WHAT YOU NEED TO DO
Can you transcribe the part of the sleepover account below that falls between "Here’s a rundown" and "to as Pooper.", inclusive?

EXCERPT PROVIDED
┄┄┄┄┄┄┄┄┄┄┄┄┄┄┄┄┄┄┄┄

By some miracle, my kids have managed to make it to the ripe old ages of ten and twelve without me being subjected to a sleepover.

Last night that streak ended…and so did my sanity.

For the last three years, my kids have “organized” sleepovers that have always managed to fall-through. Usually in the form that my child and the other children made all of these plans, but forgot one crucial component: forgot to ask their parents! Sometimes I was asked and the other mother wasn’t and sometimes it was the other way around. So, last week when I was asked if two Hooligans from a few blocks away could come stay the night the first night of Christmas break, I said, “Sure.” Never in my wildest dreams thinking it would happen.

Oh, I was wrong.  IT happened.

Now, before I give you all the dirty details, I will openly admit that I know that overall this was VERY MILD compared to what some people endure, but for me and my first experience, I was ready to pull out my hair–not not just the grey ones.

Here’s a rundown of events:

5 pm–Hooligans arrive. I start making pizza.

5:20–Hooligan #1 poops something the size of a baby in our toilet. This hooligan will forevermore be referred to as Pooper.

5:25–Eddie informs me that Pooper is ticked because Henry and Hooligan 2 commented on the size of Pooper’s deposit. Pooper threatened to go home. (Sounds bad, but I would have been fine with that.) I talked to the boys about remembering we’ve all been constipated before. It’ll be OK, let it go.  (Clearly this kid let one go.)

┄┄┄┄┄┄┄┄┄┄┄┄┄┄┄┄┄┄┄┄

DATA LINES
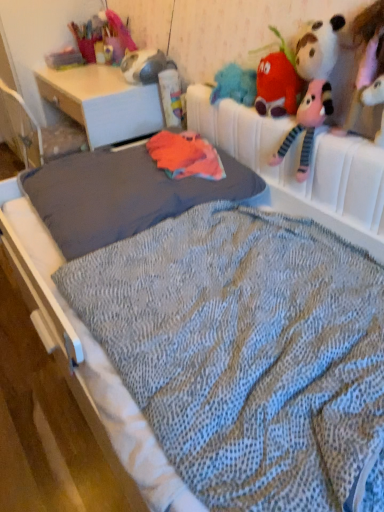
Describe the element at coordinates (278, 82) in the screenshot. I see `knitted plush strawberry at upper right, marked as the second toy in a right-to-left arrangement` at that location.

Find the location of a particular element. The height and width of the screenshot is (512, 384). matte white desk at center is located at coordinates (102, 102).

From the image's perspective, would you say knitted plush strawberry at upper right, which appears as the 2th toy when viewed from the front, is shown under gray fabric mattress at center?

Incorrect, from the image's perspective, knitted plush strawberry at upper right, which appears as the 2th toy when viewed from the front, is higher than gray fabric mattress at center.

Considering the relative positions of knitted plush strawberry at upper right, which appears as the 2th toy when viewed from the front, and gray fabric mattress at center in the image provided, is knitted plush strawberry at upper right, which appears as the 2th toy when viewed from the front, to the left of gray fabric mattress at center from the viewer's perspective?

In fact, knitted plush strawberry at upper right, which appears as the 2th toy when viewed from the front, is to the right of gray fabric mattress at center.

From a real-world perspective, is knitted plush strawberry at upper right, marked as the second toy in a right-to-left arrangement, above or below gray fabric mattress at center?

knitted plush strawberry at upper right, marked as the second toy in a right-to-left arrangement, is situated higher than gray fabric mattress at center in the real world.

This screenshot has width=384, height=512. What are the coordinates of `toy that appears behind the gray fabric mattress at center` in the screenshot? It's located at (278, 82).

From the image's perspective, is gray fabric mattress at center below knitted plush strawberry at upper right, which appears as the 2th toy when viewed from the front?

Yes.

Where is `mattress below the knitted plush strawberry at upper right, marked as the second toy in a right-to-left arrangement (from a real-world perspective)`? Image resolution: width=384 pixels, height=512 pixels. mattress below the knitted plush strawberry at upper right, marked as the second toy in a right-to-left arrangement (from a real-world perspective) is located at coordinates (122, 195).

Considering the relative positions of gray fabric mattress at center and knitted plush strawberry at upper right, which appears as the 2th toy when viewed from the front, in the image provided, is gray fabric mattress at center to the left or to the right of knitted plush strawberry at upper right, which appears as the 2th toy when viewed from the front,?

From the image, it's evident that gray fabric mattress at center is to the left of knitted plush strawberry at upper right, which appears as the 2th toy when viewed from the front.

Is gray fabric mattress at center positioned behind knitted plush strawberry at upper right, marked as the second toy in a right-to-left arrangement?

No, gray fabric mattress at center is closer to the camera.

In the scene shown: Is gray fabric mattress at center beside matte white desk at center?

No, gray fabric mattress at center is not in contact with matte white desk at center.

Which is more to the right, gray fabric mattress at center or matte white desk at center?

Positioned to the right is gray fabric mattress at center.

What's the angular difference between gray fabric mattress at center and matte white desk at center's facing directions?

There is a 7.9e-05-degree angle between the facing directions of gray fabric mattress at center and matte white desk at center.

Between gray fabric mattress at center and matte white desk at center, which one has smaller size?

gray fabric mattress at center.

Which object is positioned more to the left, matte white desk at center or gray fabric mattress at center?

matte white desk at center.

At what (x,y) coordinates should I click in order to perform the action: click on desk behind the gray fabric mattress at center. Please return your answer as a coordinate pair (x, y). The width and height of the screenshot is (384, 512). Looking at the image, I should click on 102,102.

Relative to gray fabric mattress at center, is matte white desk at center in front or behind?

matte white desk at center is behind gray fabric mattress at center.

Is point (63, 72) more distant than point (206, 186)?

Yes, it is.

Which object is more forward, white plush toy at upper right, acting as the 2th toy starting from the left, or knitted plush strawberry at upper right, which ranks as the 1th toy in back-to-front order?

white plush toy at upper right, acting as the 2th toy starting from the left, is in front.

From the image's perspective, is white plush toy at upper right, which is the 2th toy in back-to-front order, beneath knitted plush strawberry at upper right, marked as the second toy in a right-to-left arrangement?

Yes, from the image's perspective, white plush toy at upper right, which is the 2th toy in back-to-front order, is below knitted plush strawberry at upper right, marked as the second toy in a right-to-left arrangement.

Is point (379, 133) farther from camera compared to point (279, 87)?

No, it is not.

From a real-world perspective, between white plush toy at upper right, acting as the 2th toy starting from the left, and knitted plush strawberry at upper right, the first toy when ordered from left to right, who is vertically higher?

knitted plush strawberry at upper right, the first toy when ordered from left to right.

Considering the positions of point (166, 194) and point (365, 99), is point (166, 194) closer or farther from the camera than point (365, 99)?

Point (166, 194) appears to be farther away from the viewer than point (365, 99).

┄┄┄┄┄┄┄┄┄┄┄┄┄┄┄┄┄┄┄┄

WORKED ANSWER
Here’s a rundown of events:

5 pm–Hooligans arrive. I start making pizza.

5:20–Hooligan #1 poops something the size of a baby in our toilet. This hooligan will forevermore be referred to as Pooper.